SIEMPRE IR YENDO (POEM+POEM) ALWAYS KEEP GOING
Por Francis Berti
Qué dirección tan inmensa elegiste para abrir la conversación. El misterio de la permanencia del ser, la fijeza del alma frente al vendaval del tiempo. —la luz del tiempo sin tiempo—, ese misterio que late en el fondo del ser. La persistencia del testigo interior y el almanaque del inconsciente, que es estrictamente eterno y atemporal. Si cerrás los ojos por un segundo y buscás ese lugar íntimo desde donde percibís el mundo, te vas a dar cuenta de algo deslumbrante esa mirada no tiene edad. Son exactamente el mismo testigo. Somos los mismos porque nuestro deseo primordial es inalterable. Cambian los objetos del deseo, pero la tracción hacia el lazo, la búsqueda de esa profundidad inigualable y el rechazo a la mediocridad de los manuales de terceros son huellas dactilares del alma. Heráclito decía que nadie se baña dos veces en el mismo río, porque el agua fluye y cambia. Pero la psicología profunda le añade una vuelta de tuerca: el cauce es el mismo.
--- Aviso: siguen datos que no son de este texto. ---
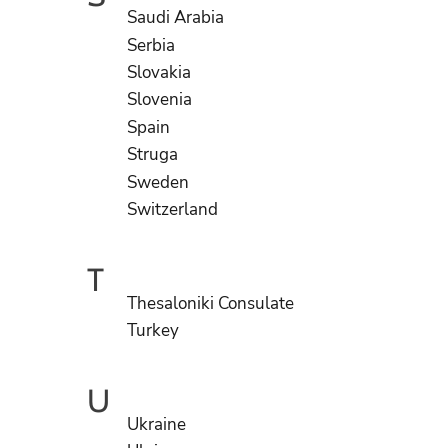
Saudi Arabia
Serbia
Slovakia
Slovenia
Spain
Struga
Sweden
Switzerland
T
Thesaloniki Consulate
Turkey
U
Ukraine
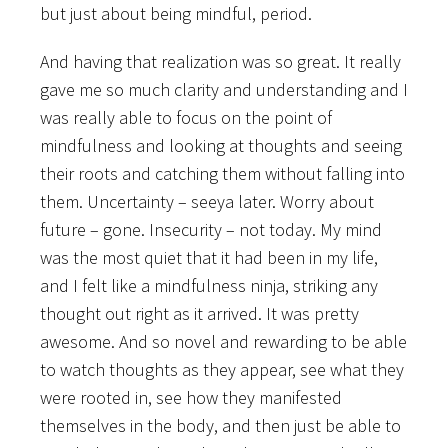
but just about being mindful, period.
And having that realization was so great. It really
gave me so much clarity and understanding and I
was really able to focus on the point of
mindfulness and looking at thoughts and seeing
their roots and catching them without falling into
them. Uncertainty – seeya later. Worry about
future – gone. Insecurity – not today. My mind
was the most quiet that it had been in my life,
and I felt like a mindfulness ninja, striking any
thought out right as it arrived. It was pretty
awesome. And so novel and rewarding to be able
to watch thoughts as they appear, see what they
were rooted in, see how they manifested
themselves in the body, and then just be able to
Ser el mismo hoy es la victoria de haber salvado a ese noble del ruido del mundo.”El misterio de ser siempre los mismos no es una condena a la repetición; es la gracia de la fidelidad a uno mismo”. La puerta impredecible se abrió para mostrarte que, a pesar de los desvíos y de las distancias del almanaque, tu buena parte nunca se movió de su sitio. “Siempre estuviste ahí, esperando el momento justo para volver a deslumbrarte.” El misterio no se resuelve con lógica, se habita con el cuerpo. Nos quedamos contemplando la quietud de ese testigo interior que no envejece, o preferís que analicemos cómo ese fondo inalterable es el que te permite sostener el sismo de lo inconmensurable.